Power BI usage scenarios: Self-service data preparation
This article forms part of the Power BI implementation planning series of articles. This series focuses primarily on the Power BI workload within Microsoft Fabric. For an introduction to the series, see Power BI implementation planning.
Data preparation (sometimes referred to as ETL, which is an acronym for Extract, Transform, and Load) often involves a significant amount of work depending on the quality and structure of source data. The self-service data preparation usage scenario focuses on the reusability of data preparation activities by business analysts. It achieves this goal of reusability by relocating the data preparation work from Power Query (within individual Power BI Desktop files) to Power Query Online (using a Power BI dataflow). The centralization of the logic helps achieve a single source of the truth and reduces the level of effort required by other content creators.
Dataflows are created by using Power Query Online in one of several tools: the Power BI service, Power Apps, or Dynamics 365 Customer Insights.
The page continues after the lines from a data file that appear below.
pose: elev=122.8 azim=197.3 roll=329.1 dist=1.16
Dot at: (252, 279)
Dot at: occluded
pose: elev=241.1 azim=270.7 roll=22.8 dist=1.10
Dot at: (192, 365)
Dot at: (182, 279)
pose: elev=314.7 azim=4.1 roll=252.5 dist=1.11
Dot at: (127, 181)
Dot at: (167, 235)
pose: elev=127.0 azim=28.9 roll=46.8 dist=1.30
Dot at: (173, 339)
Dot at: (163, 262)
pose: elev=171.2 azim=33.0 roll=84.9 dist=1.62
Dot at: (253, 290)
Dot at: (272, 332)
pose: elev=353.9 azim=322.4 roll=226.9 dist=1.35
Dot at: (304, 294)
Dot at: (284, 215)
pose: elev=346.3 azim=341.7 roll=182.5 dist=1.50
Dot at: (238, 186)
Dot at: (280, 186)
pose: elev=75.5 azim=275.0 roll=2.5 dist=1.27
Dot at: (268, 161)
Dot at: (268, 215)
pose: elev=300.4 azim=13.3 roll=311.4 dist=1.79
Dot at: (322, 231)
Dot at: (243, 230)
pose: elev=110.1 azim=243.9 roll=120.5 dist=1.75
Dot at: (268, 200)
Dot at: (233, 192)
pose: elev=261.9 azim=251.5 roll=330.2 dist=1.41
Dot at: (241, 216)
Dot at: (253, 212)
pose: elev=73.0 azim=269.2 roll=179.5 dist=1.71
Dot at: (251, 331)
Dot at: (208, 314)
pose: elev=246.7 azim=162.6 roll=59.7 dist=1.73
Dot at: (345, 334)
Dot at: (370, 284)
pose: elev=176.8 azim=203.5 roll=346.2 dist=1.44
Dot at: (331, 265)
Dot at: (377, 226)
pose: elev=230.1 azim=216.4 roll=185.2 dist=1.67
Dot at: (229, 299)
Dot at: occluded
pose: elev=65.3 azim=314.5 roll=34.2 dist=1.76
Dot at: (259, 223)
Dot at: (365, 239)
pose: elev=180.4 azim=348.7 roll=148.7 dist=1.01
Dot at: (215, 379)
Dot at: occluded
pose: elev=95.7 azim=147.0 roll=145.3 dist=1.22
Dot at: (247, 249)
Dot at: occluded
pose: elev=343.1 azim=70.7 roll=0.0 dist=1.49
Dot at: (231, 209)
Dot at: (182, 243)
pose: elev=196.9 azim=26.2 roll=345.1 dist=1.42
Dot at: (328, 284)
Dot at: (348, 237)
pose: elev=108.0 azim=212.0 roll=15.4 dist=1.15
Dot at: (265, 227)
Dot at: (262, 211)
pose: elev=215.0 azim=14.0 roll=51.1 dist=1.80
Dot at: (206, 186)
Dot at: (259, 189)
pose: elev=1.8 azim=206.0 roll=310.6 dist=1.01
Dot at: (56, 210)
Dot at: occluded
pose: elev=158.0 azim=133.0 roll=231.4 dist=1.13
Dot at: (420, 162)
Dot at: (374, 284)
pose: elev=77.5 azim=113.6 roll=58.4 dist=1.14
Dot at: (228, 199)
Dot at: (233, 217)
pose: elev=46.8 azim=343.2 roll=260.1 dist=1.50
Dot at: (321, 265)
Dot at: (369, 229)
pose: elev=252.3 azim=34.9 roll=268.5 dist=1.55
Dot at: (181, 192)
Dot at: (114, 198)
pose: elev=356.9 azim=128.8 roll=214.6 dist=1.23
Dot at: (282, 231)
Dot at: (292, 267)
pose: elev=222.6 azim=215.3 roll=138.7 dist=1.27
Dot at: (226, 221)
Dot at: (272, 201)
A dataflow created in Power BI is referred to as an analytical dataflow. Dataflows created in Power Apps can either be one of two types: standard or analytical. This scenario only covers using a Power BI dataflow that's created and managed within the Power BI service.
The self-service data preparation scenario is one of the self-service BI scenarios. For a complete list of the self-service scenarios, see the Power BI usage scenarios article.
For brevity, some aspects described in the content collaboration and delivery scenarios topic aren't covered in this article. For complete coverage, read those articles first.
The following diagram depicts a high-level overview of the most common user actions and Power BI components that support self-service data preparation. The primary focus is on creating a dataflow in Power Query Online that becomes a source of data for multiple semantic models (previously known as datasets). The goal is for many semantic models to leverage the data preparation that's done once by the dataflow.
We encourage you to download the scenario diagram if you'd like to embed it in your presentation, documentation, or blog post—or print it out as a wall poster. Because it's a Scalable Vector Graphics (SVG) image, you can scale it up or down without any loss of quality.
The scenario diagram depicts the following user actions, tools, and features:
|The dataflow creator develops a collection of tables within a Power BI dataflow. For a dataflow that's intended for reuse, it's common (but not required) for the creator to belong to a centralized team that supports users across organizational boundaries (such as IT, enterprise BI, or the Center of Excellence).
|The dataflow connects to data from one or more data sources.
|Some data sources may require an On-premises data gateway or VNet gateway for data refresh, like those that reside within a private organizational network. These gateways are used both for authoring the dataflow in Power Query Online, which is a web-based version of Power Query, and refreshing the dataflow.
|Dataflows are developed using Power Query Online. The familiar Power Query interface in Power Query Online makes the transition from Power BI Desktop simple.
|The dataflow is saved as an item in a workspace that's dedicated to storing and securing dataflows. A dataflow refresh schedule is required to keep the data current (not depicted in the scenario diagram).
|The dataflow can be reused as a data source by content creators, and by other semantic models that could reside in different workspaces.
|The semantic model creator develops a new data model by using Power BI Desktop. The semantic model creator can use the full capabilities of Power Query within Power BI Desktop. They can optionally apply other query steps to further transform the dataflow data or merge the dataflow output.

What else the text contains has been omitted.